Start of Material to process

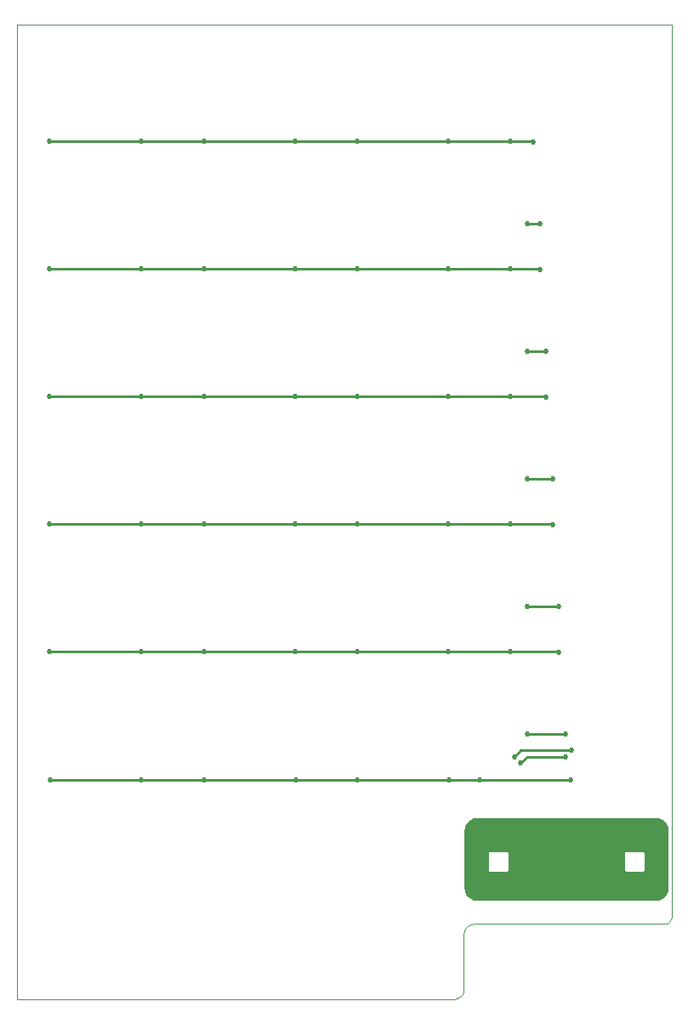
<source format=gbl>
G04*
G04 #@! TF.GenerationSoftware,Altium Limited,CircuitStudio,1.5.2 (30)*
G04*
G04 Layer_Physical_Order=2*
G04 Layer_Color=12500520*
%FSLAX25Y25*%
%MOIN*%
G70*
G01*
G75*
%ADD14C,0.01000*%
%ADD15C,0.00300*%
%ADD16C,0.02050*%
G36*
X251805Y70871D02*
X253022Y70367D01*
X254066Y69566D01*
X254868Y68522D01*
X255371Y67305D01*
X255479Y66491D01*
X255500Y66000D01*
X255500D01*
X255543Y43500D01*
X255371Y42195D01*
X254868Y40978D01*
X254066Y39934D01*
X253022Y39132D01*
X251805Y38629D01*
X250543Y38462D01*
X250500Y38500D01*
Y38500D01*
X180500Y38457D01*
X179195Y38629D01*
X177978Y39132D01*
X176934Y39934D01*
X176133Y40978D01*
X175629Y42195D01*
X175462Y43457D01*
X175500Y43500D01*
X175500D01*
X175457Y66000D01*
Y66000D01*
X175629Y67305D01*
X176133Y68522D01*
X176934Y69566D01*
X177978Y70367D01*
X179195Y70871D01*
X180009Y70978D01*
X180500Y71000D01*
Y71000D01*
X250500Y71043D01*
X250500Y71043D01*
X251805Y70871D01*
D02*
G37*
%LPC*%
G36*
X192075Y57673D02*
X185579D01*
X185119Y57483D01*
X184929Y57024D01*
Y50724D01*
X185119Y50265D01*
X185579Y50075D01*
X192075D01*
X192534Y50265D01*
X192724Y50724D01*
Y57024D01*
X192534Y57483D01*
X192075Y57673D01*
D02*
G37*
G36*
X245421Y57673D02*
X238925D01*
X238466Y57483D01*
X238276Y57024D01*
Y50724D01*
X238466Y50265D01*
X238925Y50075D01*
X245421D01*
X245881Y50265D01*
X246071Y50724D01*
Y57024D01*
X245881Y57483D01*
X245421Y57673D01*
D02*
G37*
%LPD*%
D14*
X195000Y95000D02*
X197500Y97500D01*
X217500D01*
X197500Y92500D02*
X200000Y95000D01*
X215000D01*
X200000Y104000D02*
X215000D01*
X200000Y154000D02*
X212500D01*
X200000Y204000D02*
X210000D01*
X200000Y254000D02*
X207500D01*
X200000Y304000D02*
X205000D01*
X193350Y336150D02*
X202500D01*
X169250D02*
X193350D01*
X133350D02*
X169250D01*
X109250D02*
X133350D01*
X73350D02*
X109250D01*
X48750D02*
X73350D01*
X12850D02*
X48750D01*
X193350Y286150D02*
X205000D01*
X169250D02*
X193350D01*
X133350D02*
X169250D01*
X109250D02*
X133350D01*
X73350D02*
X109250D01*
X48750D02*
X73350D01*
X12850D02*
X48750D01*
X193350Y236150D02*
X207500D01*
X169250D02*
X193350D01*
X133350D02*
X169250D01*
X109250D02*
X133350D01*
X73350D02*
X109250D01*
X48750D02*
X73350D01*
X12850D02*
X48750D01*
X193350Y186150D02*
X210000D01*
X169250D02*
X193350D01*
X133350D02*
X169250D01*
X109250D02*
X133350D01*
X73350D02*
X109250D01*
X48750D02*
X73350D01*
X12850D02*
X48750D01*
X193350Y136150D02*
X212500D01*
X169250D02*
X193350D01*
X133350D02*
X169250D01*
X109250D02*
X133350D01*
X73350D02*
X109250D01*
X48750D02*
X73350D01*
X12850D02*
X48750D01*
X13000Y86000D02*
X217000D01*
D15*
X171260Y0D02*
X172279Y134D01*
X173228Y527D01*
X174044Y1153D01*
X174669Y1969D01*
X175063Y2918D01*
X175197Y3937D01*
X179134Y29528D02*
X178115Y29393D01*
X177165Y29000D01*
X176350Y28374D01*
X175724Y27559D01*
X175331Y26610D01*
X175197Y25591D01*
X253937Y29528D02*
X254992Y29737D01*
X255886Y30335D01*
X256483Y31229D01*
X256693Y32283D01*
X118Y382008D02*
X0Y381890D01*
Y0D02*
X171260D01*
X256693Y33465D02*
Y382008D01*
X175197Y3937D02*
Y25591D01*
X179134Y29528D02*
X253937D01*
X256693Y32283D02*
Y33465D01*
X0Y382008D02*
X256693D01*
X0Y0D02*
Y382008D01*
D16*
X181500Y86000D02*
D03*
X195000Y95000D02*
D03*
X217500Y97500D02*
D03*
X197500Y92500D02*
D03*
X215000Y95000D02*
D03*
X200000Y104000D02*
D03*
X215000D02*
D03*
X200000Y154000D02*
D03*
X212500D02*
D03*
X200000Y204000D02*
D03*
X210000D02*
D03*
X200000Y254000D02*
D03*
X207500D02*
D03*
X200000Y304000D02*
D03*
X205000D02*
D03*
X202500Y336000D02*
D03*
X205000Y286000D02*
D03*
X207500Y236000D02*
D03*
X210000Y186000D02*
D03*
X212500Y136000D02*
D03*
X12850Y336150D02*
D03*
X48750D02*
D03*
X73350D02*
D03*
X109250D02*
D03*
X133350D02*
D03*
X169250D02*
D03*
X193350D02*
D03*
X12850Y286150D02*
D03*
X48750D02*
D03*
X73350D02*
D03*
X109250D02*
D03*
X133350D02*
D03*
X169250D02*
D03*
X193350D02*
D03*
X12850Y236150D02*
D03*
X48750D02*
D03*
X73350D02*
D03*
X109250D02*
D03*
X133350D02*
D03*
X169250D02*
D03*
X193350D02*
D03*
X12850Y186150D02*
D03*
X48750D02*
D03*
X73350D02*
D03*
X109250D02*
D03*
X133350D02*
D03*
X169250D02*
D03*
X193350D02*
D03*
X12850Y136150D02*
D03*
X48750D02*
D03*
X73350D02*
D03*
X109250D02*
D03*
X133350D02*
D03*
X169250D02*
D03*
X193350D02*
D03*
X169400Y86000D02*
D03*
X133500D02*
D03*
X109400D02*
D03*
X73500D02*
D03*
X48900D02*
D03*
X13000D02*
D03*
X217000D02*
D03*
X181390Y61500D02*
D03*
X177890D02*
D03*
X184890D02*
D03*
Y46500D02*
D03*
X177890D02*
D03*
X181390D02*
D03*
X249500D02*
D03*
X246000D02*
D03*
X253000D02*
D03*
Y61500D02*
D03*
X246000D02*
D03*
X249500D02*
D03*
M02*

</source>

End of Material to process

Problem to work on
For each record, return its text exactly and leave any picture out.

Solution to this problem
<source format=gbl>
G04*
G04 #@! TF.GenerationSoftware,Altium Limited,CircuitStudio,1.5.2 (30)*
G04*
G04 Layer_Physical_Order=2*
G04 Layer_Color=12500520*
%FSLAX25Y25*%
%MOIN*%
G70*
G01*
G75*
%ADD14C,0.01000*%
%ADD15C,0.00300*%
%ADD16C,0.02050*%
G36*
X251805Y70871D02*
X253022Y70367D01*
X254066Y69566D01*
X254868Y68522D01*
X255371Y67305D01*
X255479Y66491D01*
X255500Y66000D01*
X255500D01*
X255543Y43500D01*
X255371Y42195D01*
X254868Y40978D01*
X254066Y39934D01*
X253022Y39132D01*
X251805Y38629D01*
X250543Y38462D01*
X250500Y38500D01*
Y38500D01*
X180500Y38457D01*
X179195Y38629D01*
X177978Y39132D01*
X176934Y39934D01*
X176133Y40978D01*
X175629Y42195D01*
X175462Y43457D01*
X175500Y43500D01*
X175500D01*
X175457Y66000D01*
Y66000D01*
X175629Y67305D01*
X176133Y68522D01*
X176934Y69566D01*
X177978Y70367D01*
X179195Y70871D01*
X180009Y70978D01*
X180500Y71000D01*
Y71000D01*
X250500Y71043D01*
X250500Y71043D01*
X251805Y70871D01*
D02*
G37*
%LPC*%
G36*
X192075Y57673D02*
X185579D01*
X185119Y57483D01*
X184929Y57024D01*
Y50724D01*
X185119Y50265D01*
X185579Y50075D01*
X192075D01*
X192534Y50265D01*
X192724Y50724D01*
Y57024D01*
X192534Y57483D01*
X192075Y57673D01*
D02*
G37*
G36*
X245421Y57673D02*
X238925D01*
X238466Y57483D01*
X238276Y57024D01*
Y50724D01*
X238466Y50265D01*
X238925Y50075D01*
X245421D01*
X245881Y50265D01*
X246071Y50724D01*
Y57024D01*
X245881Y57483D01*
X245421Y57673D01*
D02*
G37*
%LPD*%
D14*
X195000Y95000D02*
X197500Y97500D01*
X217500D01*
X197500Y92500D02*
X200000Y95000D01*
X215000D01*
X200000Y104000D02*
X215000D01*
X200000Y154000D02*
X212500D01*
X200000Y204000D02*
X210000D01*
X200000Y254000D02*
X207500D01*
X200000Y304000D02*
X205000D01*
X193350Y336150D02*
X202500D01*
X169250D02*
X193350D01*
X133350D02*
X169250D01*
X109250D02*
X133350D01*
X73350D02*
X109250D01*
X48750D02*
X73350D01*
X12850D02*
X48750D01*
X193350Y286150D02*
X205000D01*
X169250D02*
X193350D01*
X133350D02*
X169250D01*
X109250D02*
X133350D01*
X73350D02*
X109250D01*
X48750D02*
X73350D01*
X12850D02*
X48750D01*
X193350Y236150D02*
X207500D01*
X169250D02*
X193350D01*
X133350D02*
X169250D01*
X109250D02*
X133350D01*
X73350D02*
X109250D01*
X48750D02*
X73350D01*
X12850D02*
X48750D01*
X193350Y186150D02*
X210000D01*
X169250D02*
X193350D01*
X133350D02*
X169250D01*
X109250D02*
X133350D01*
X73350D02*
X109250D01*
X48750D02*
X73350D01*
X12850D02*
X48750D01*
X193350Y136150D02*
X212500D01*
X169250D02*
X193350D01*
X133350D02*
X169250D01*
X109250D02*
X133350D01*
X73350D02*
X109250D01*
X48750D02*
X73350D01*
X12850D02*
X48750D01*
X13000Y86000D02*
X217000D01*
D15*
X171260Y0D02*
X172279Y134D01*
X173228Y527D01*
X174044Y1153D01*
X174669Y1969D01*
X175063Y2918D01*
X175197Y3937D01*
X179134Y29528D02*
X178115Y29393D01*
X177165Y29000D01*
X176350Y28374D01*
X175724Y27559D01*
X175331Y26610D01*
X175197Y25591D01*
X253937Y29528D02*
X254992Y29737D01*
X255886Y30335D01*
X256483Y31229D01*
X256693Y32283D01*
X118Y382008D02*
X0Y381890D01*
Y0D02*
X171260D01*
X256693Y33465D02*
Y382008D01*
X175197Y3937D02*
Y25591D01*
X179134Y29528D02*
X253937D01*
X256693Y32283D02*
Y33465D01*
X0Y382008D02*
X256693D01*
X0Y0D02*
Y382008D01*
D16*
X181500Y86000D02*
D03*
X195000Y95000D02*
D03*
X217500Y97500D02*
D03*
X197500Y92500D02*
D03*
X215000Y95000D02*
D03*
X200000Y104000D02*
D03*
X215000D02*
D03*
X200000Y154000D02*
D03*
X212500D02*
D03*
X200000Y204000D02*
D03*
X210000D02*
D03*
X200000Y254000D02*
D03*
X207500D02*
D03*
X200000Y304000D02*
D03*
X205000D02*
D03*
X202500Y336000D02*
D03*
X205000Y286000D02*
D03*
X207500Y236000D02*
D03*
X210000Y186000D02*
D03*
X212500Y136000D02*
D03*
X12850Y336150D02*
D03*
X48750D02*
D03*
X73350D02*
D03*
X109250D02*
D03*
X133350D02*
D03*
X169250D02*
D03*
X193350D02*
D03*
X12850Y286150D02*
D03*
X48750D02*
D03*
X73350D02*
D03*
X109250D02*
D03*
X133350D02*
D03*
X169250D02*
D03*
X193350D02*
D03*
X12850Y236150D02*
D03*
X48750D02*
D03*
X73350D02*
D03*
X109250D02*
D03*
X133350D02*
D03*
X169250D02*
D03*
X193350D02*
D03*
X12850Y186150D02*
D03*
X48750D02*
D03*
X73350D02*
D03*
X109250D02*
D03*
X133350D02*
D03*
X169250D02*
D03*
X193350D02*
D03*
X12850Y136150D02*
D03*
X48750D02*
D03*
X73350D02*
D03*
X109250D02*
D03*
X133350D02*
D03*
X169250D02*
D03*
X193350D02*
D03*
X169400Y86000D02*
D03*
X133500D02*
D03*
X109400D02*
D03*
X73500D02*
D03*
X48900D02*
D03*
X13000D02*
D03*
X217000D02*
D03*
X181390Y61500D02*
D03*
X177890D02*
D03*
X184890D02*
D03*
Y46500D02*
D03*
X177890D02*
D03*
X181390D02*
D03*
X249500D02*
D03*
X246000D02*
D03*
X253000D02*
D03*
Y61500D02*
D03*
X246000D02*
D03*
X249500D02*
D03*
M02*

</source>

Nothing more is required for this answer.